After a night of tumultuous storms, Saturday, the day of our friend Karen’s annual beach hut party, dawned bright and fresh. We made our way to Whitstable on the train and, by way of Regent Street, to the town centre. En route we passed a low brick wall adorned with hessian sacks crammed full of geraniums. The gardener had chosen varieties with gaily patterned leaves, such as ‘Mrs Pollock’, a zonal pelargonium.
I rather liked this rustic, inexpensive approach to garden decoration.
In Harbour Street, the fluttering heart of this chichi seaside town, I always stop to admire the narrow plots in front of a row of weatherboarded holiday cottages. They’ve be laid out in the prairie style with grasses, heleniums, Verbena bonariensis and Cephalaria gigantea (in the foreground).
Visiting this stretch of the Kent coast for the first time, Helen of Oz struggled with the concept of a pebbly beach. In Australia a beach is only a beach if it’s sandy. To add insult to injury there were ‘weeds’ on the foreshore: plants we consider to be wild flowers. Even my pointing out of a yellow horned poppy, Glaucium flavum, failed to impress.
Whitstable’s beach is not backed by a fringe of palms or thick eucalyptus forest, but by beach huts and industrial buildings.
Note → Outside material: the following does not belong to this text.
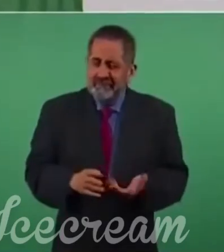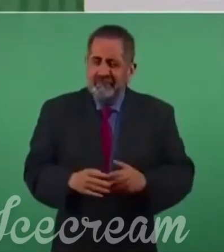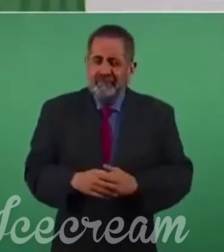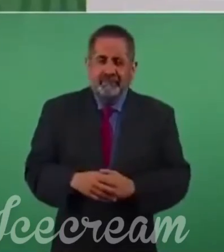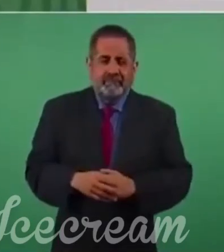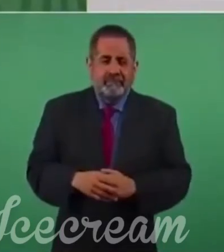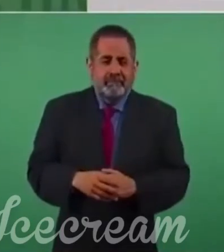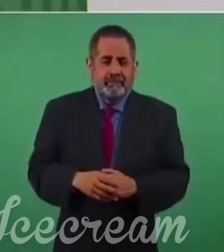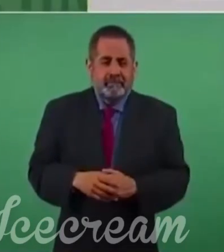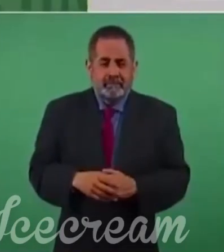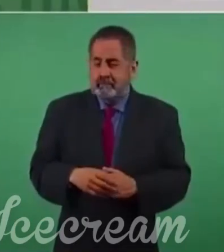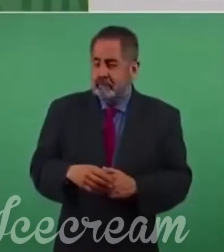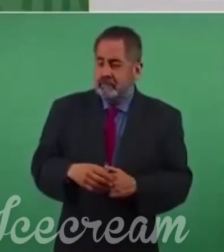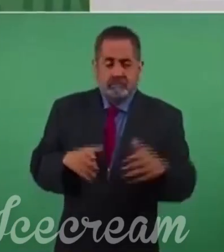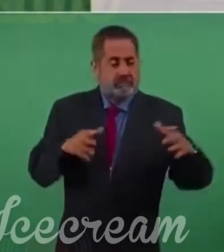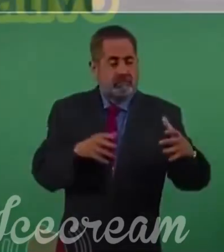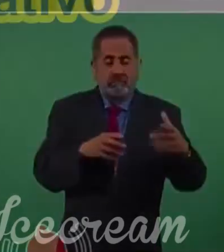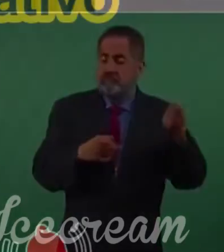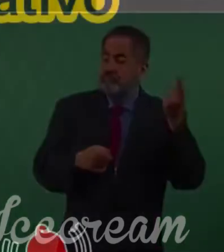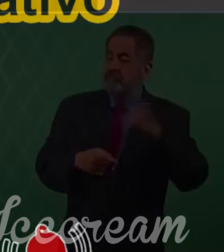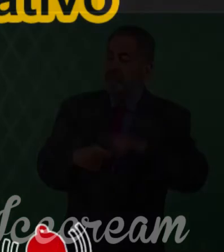¿Éran los que mandaban?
I rather like this reminder that there’s something gritty behind Whitstable’s facade of fancy shops and restaurants. As the day drew longer I could sense a certain warmth developing between Whitstable and our friend from Oz.
We strode out into the Thames estuary following a long gravel spit uncovered by the receding tide and admired the kind of sunset that Turner would have been glad to paint. The sky had the quality of marbled glass lit from behind. On one thing we were both agreed – it was a fitting end to a delightful afternoon.